MATERIAL SUPPLIED:
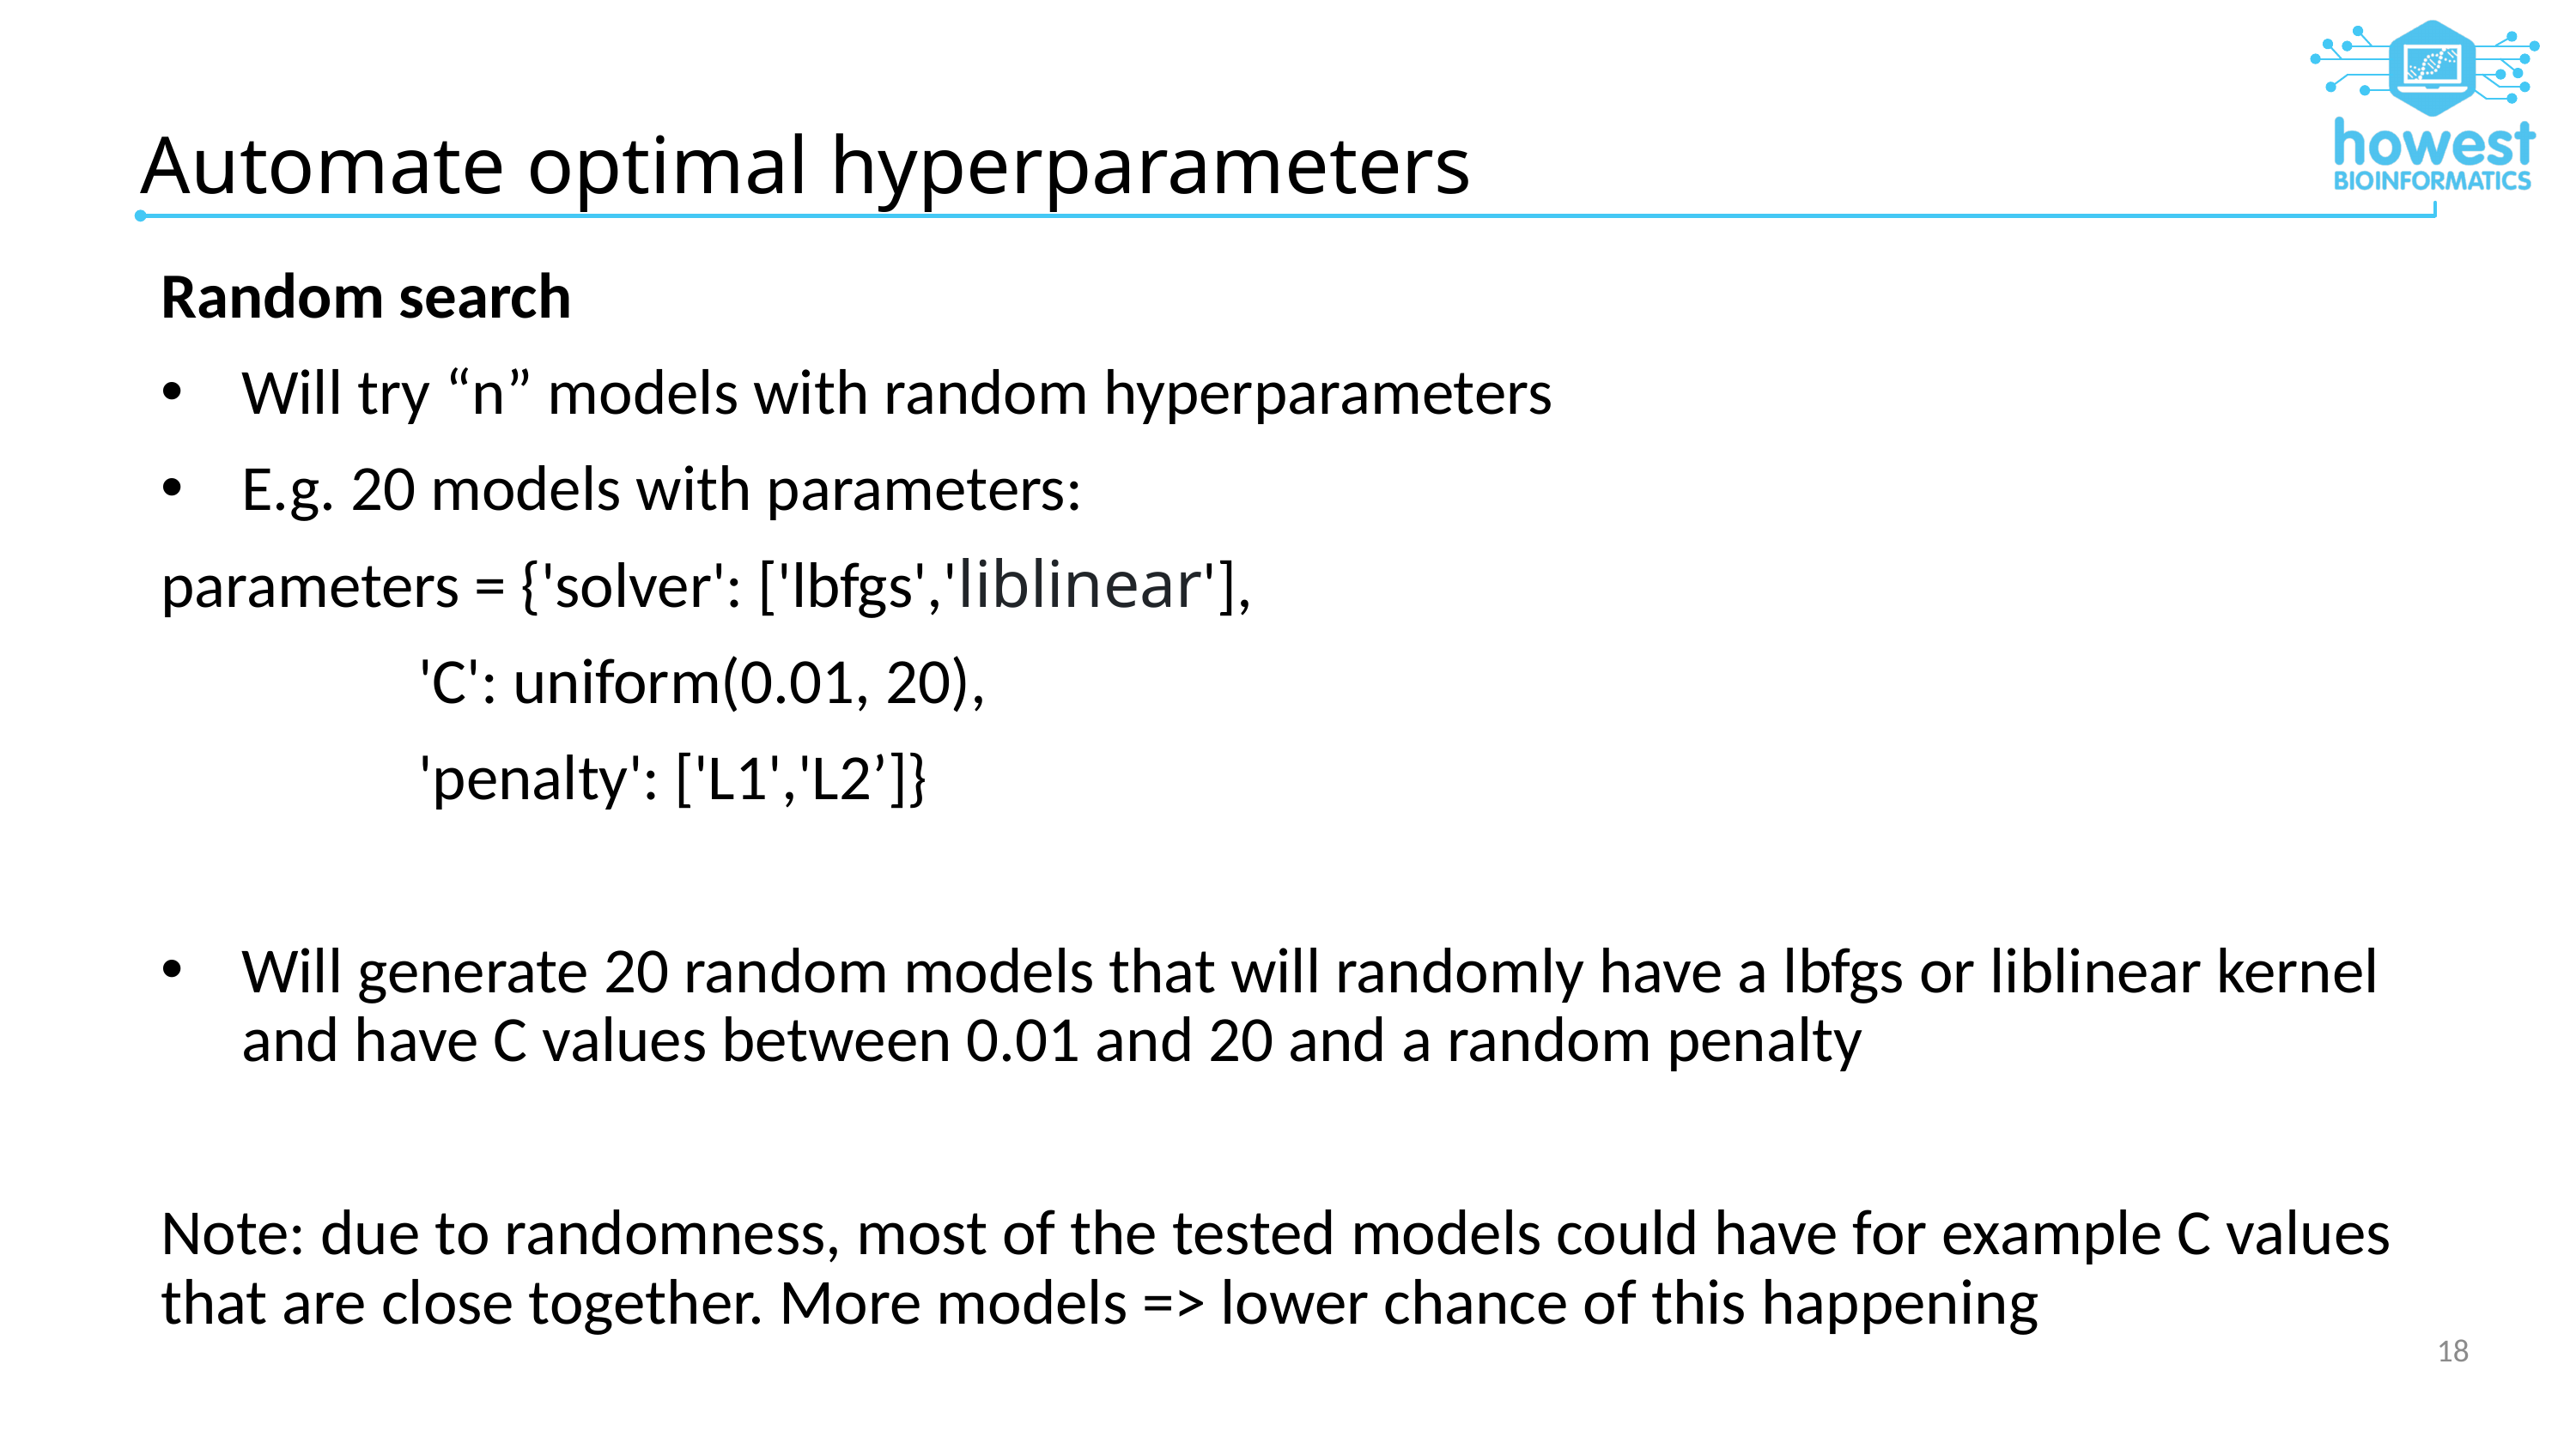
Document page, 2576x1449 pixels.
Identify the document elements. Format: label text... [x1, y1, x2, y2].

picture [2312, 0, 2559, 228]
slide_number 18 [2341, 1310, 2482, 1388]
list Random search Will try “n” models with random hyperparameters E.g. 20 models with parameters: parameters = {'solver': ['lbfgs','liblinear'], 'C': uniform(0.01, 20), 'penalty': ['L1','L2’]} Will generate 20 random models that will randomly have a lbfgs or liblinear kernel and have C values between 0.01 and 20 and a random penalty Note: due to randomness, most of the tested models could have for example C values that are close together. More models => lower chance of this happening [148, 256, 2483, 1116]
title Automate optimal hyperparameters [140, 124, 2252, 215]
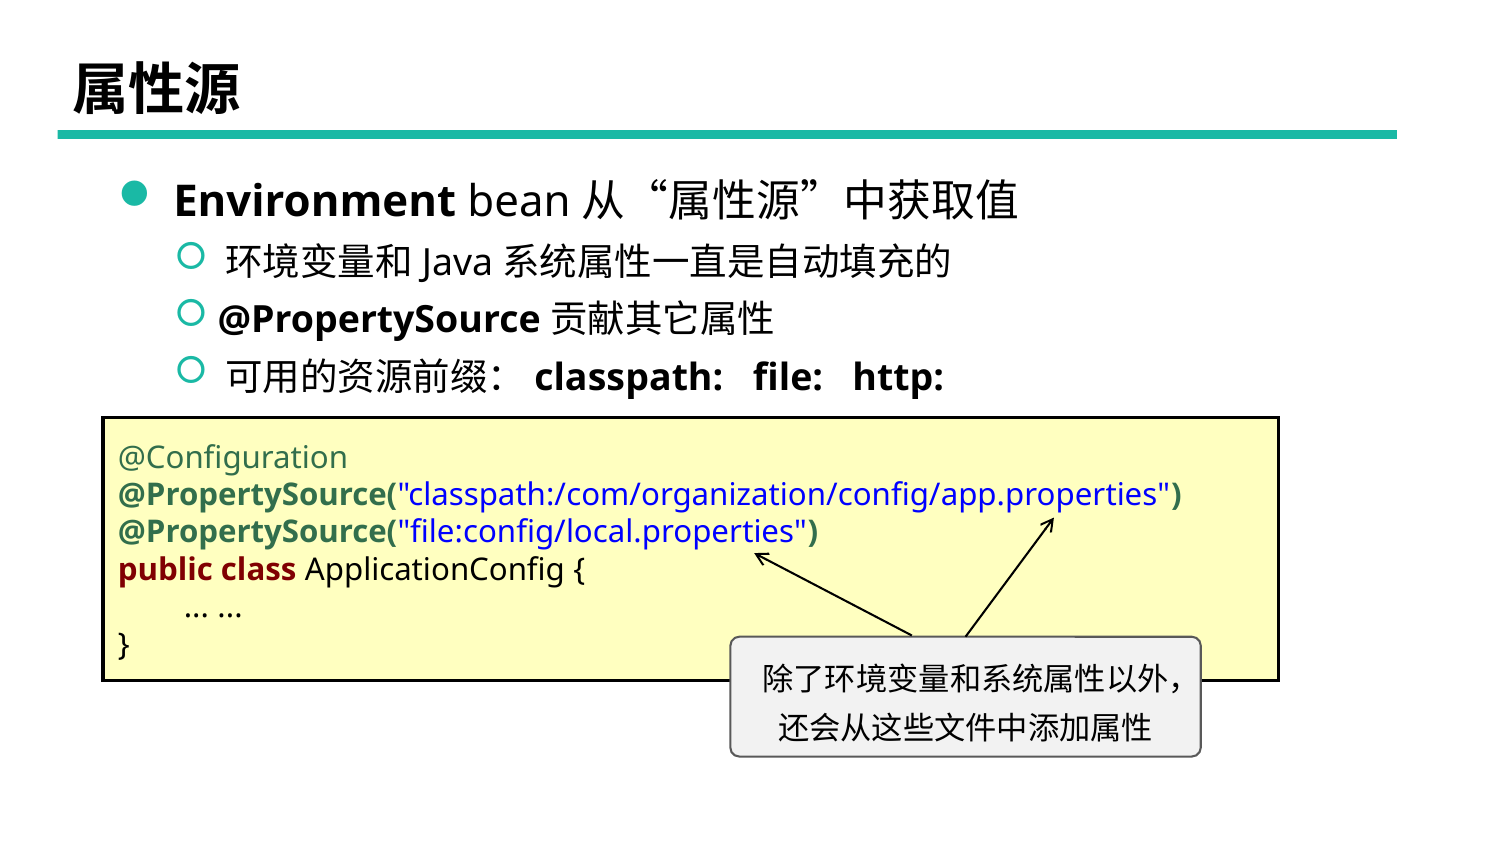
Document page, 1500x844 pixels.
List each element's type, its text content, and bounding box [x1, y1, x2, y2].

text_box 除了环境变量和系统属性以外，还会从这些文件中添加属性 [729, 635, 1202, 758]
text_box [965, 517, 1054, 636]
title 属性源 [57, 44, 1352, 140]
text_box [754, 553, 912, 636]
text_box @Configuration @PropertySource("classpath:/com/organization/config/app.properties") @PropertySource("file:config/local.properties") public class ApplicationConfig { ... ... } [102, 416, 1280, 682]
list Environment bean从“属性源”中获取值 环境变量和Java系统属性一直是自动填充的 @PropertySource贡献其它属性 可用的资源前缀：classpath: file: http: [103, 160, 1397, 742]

EXERCISE DESCRIPTION: Give every line of the records above again, exactly, and omit the pictures.

REPLY TO THE TASK:
Document page, 2576x1449 pixels.
Identify the document elements. Format: label text... [x1, y1, x2, y2].

picture [2312, 0, 2559, 228]
slide_number 18 [2341, 1310, 2482, 1388]
list Random search Will try “n” models with random hyperparameters E.g. 20 models with parameters: parameters = {'solver': ['lbfgs','liblinear'], 'C': uniform(0.01, 20), 'penalty': ['L1','L2’]} Will generate 20 random models that will randomly have a lbfgs or liblinear kernel and have C values between 0.01 and 20 and a random penalty Note: due to randomness, most of the tested models could have for example C values that are close together. More models => lower chance of this happening [148, 256, 2483, 1116]
title Automate optimal hyperparameters [140, 124, 2252, 215]
Document page, 1500x844 pixels.
List each element's type, its text content, and bounding box [x1, y1, x2, y2].

text_box 除了环境变量和系统属性以外，还会从这些文件中添加属性 [729, 635, 1202, 758]
text_box [965, 517, 1054, 636]
title 属性源 [57, 44, 1352, 140]
text_box [754, 553, 912, 636]
text_box @Configuration @PropertySource("classpath:/com/organization/config/app.properties") @PropertySource("file:config/local.properties") public class ApplicationConfig { ... ... } [102, 416, 1280, 682]
list Environment bean从“属性源”中获取值 环境变量和Java系统属性一直是自动填充的 @PropertySource贡献其它属性 可用的资源前缀：classpath: file: http: [103, 160, 1397, 742]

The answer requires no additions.